Arts & Entertainment

From Camden to the Himalayas, with a piano

By Raul Bobe

London, Apr 26 (EFE).- For Desmond O’Keefe, all of his life’s most fascinating moments began thanks to someone walking through the doors to his piano repair shop in London’s famed Camden Market.

One of those most memorable experiences came after a woman walked into his shop, and convinced O’Keefe to embark on a journey across the world, to a remote Indian village nestled high in the Himalayas, to deliver a piano.

The woman was a music teacher who wanted to travel to Lingshed in the Indian region of Zanskar, located 4,000 meters above sea level, but she told O’Keefe that she could not transport the huge instrument there herself.
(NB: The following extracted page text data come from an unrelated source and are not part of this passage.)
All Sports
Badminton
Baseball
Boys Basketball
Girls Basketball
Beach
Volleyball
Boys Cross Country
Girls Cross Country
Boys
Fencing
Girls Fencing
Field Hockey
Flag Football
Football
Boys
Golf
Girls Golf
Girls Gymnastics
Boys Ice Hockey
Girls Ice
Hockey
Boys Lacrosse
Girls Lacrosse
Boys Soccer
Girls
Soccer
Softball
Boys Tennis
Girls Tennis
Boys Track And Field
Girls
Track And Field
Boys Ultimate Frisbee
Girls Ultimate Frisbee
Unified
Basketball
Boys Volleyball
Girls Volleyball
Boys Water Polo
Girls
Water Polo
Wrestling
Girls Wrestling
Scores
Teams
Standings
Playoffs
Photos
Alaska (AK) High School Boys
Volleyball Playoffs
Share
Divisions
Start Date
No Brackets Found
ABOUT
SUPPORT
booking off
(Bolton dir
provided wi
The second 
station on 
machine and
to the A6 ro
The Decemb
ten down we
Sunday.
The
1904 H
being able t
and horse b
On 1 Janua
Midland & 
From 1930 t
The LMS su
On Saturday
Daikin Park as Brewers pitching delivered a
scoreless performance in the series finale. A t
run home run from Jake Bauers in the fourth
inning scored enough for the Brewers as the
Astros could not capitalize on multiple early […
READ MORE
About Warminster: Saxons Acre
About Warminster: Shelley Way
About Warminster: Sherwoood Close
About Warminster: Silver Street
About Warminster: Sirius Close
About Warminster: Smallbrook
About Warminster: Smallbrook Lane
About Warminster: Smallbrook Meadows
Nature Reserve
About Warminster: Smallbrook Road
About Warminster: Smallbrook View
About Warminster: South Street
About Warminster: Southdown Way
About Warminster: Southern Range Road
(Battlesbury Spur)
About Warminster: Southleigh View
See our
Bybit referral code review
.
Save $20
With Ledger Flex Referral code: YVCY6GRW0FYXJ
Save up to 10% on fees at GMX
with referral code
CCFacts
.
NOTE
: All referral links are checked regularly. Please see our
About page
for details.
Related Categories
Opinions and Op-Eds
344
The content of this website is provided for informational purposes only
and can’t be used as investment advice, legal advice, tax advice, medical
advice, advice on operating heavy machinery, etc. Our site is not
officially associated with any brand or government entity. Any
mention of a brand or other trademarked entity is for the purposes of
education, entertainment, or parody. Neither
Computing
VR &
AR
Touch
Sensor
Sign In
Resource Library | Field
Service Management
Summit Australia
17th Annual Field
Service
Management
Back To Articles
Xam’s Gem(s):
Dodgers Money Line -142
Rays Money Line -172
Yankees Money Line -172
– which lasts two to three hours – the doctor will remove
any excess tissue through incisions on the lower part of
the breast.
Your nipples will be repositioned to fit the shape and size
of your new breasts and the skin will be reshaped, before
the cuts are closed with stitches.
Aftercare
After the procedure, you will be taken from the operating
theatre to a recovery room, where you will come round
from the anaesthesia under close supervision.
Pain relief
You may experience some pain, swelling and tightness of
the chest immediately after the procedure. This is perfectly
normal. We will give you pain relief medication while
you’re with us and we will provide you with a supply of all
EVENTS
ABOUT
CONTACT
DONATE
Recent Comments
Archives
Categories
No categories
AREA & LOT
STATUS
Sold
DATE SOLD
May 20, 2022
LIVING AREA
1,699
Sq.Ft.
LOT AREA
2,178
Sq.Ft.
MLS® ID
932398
“I will bring a piano to Zanskar for you,” O’Keefe told the teacher at the time, a story that inspired directors Jarek Kotomski and Michal Sulima to tell his story in a documentary film, Piano to Zanskar.

Kotomski says the idea for the film was born after he decided to buy a piano he saw online.

When he arrived in Camden, the piano had already been sold, but Kotomski ended up having a three-hour conversation with O’Keefe which ended in a proposal for his debut documentary that would chronicle O’Keefe’s perilous piano pilgrimage.

The original plan was to dismantle the piano and transport it in pieces to Lingshed on the backs of yaks, but they eventually had to descend it down a mountainside with the help of Sherpas. It was a dangerous alternative that even led O’Keefe to consider walking out on the project.

This piano had been in O’Keefe’s family for generations. For him, fixing pianos was “the most boring job” but he had dedicated his life to it since he was 20 years old.

He “had a very strong desire to help improve the lives of other people, especially young people from various walks of life who were friends of his,” Kotomski says.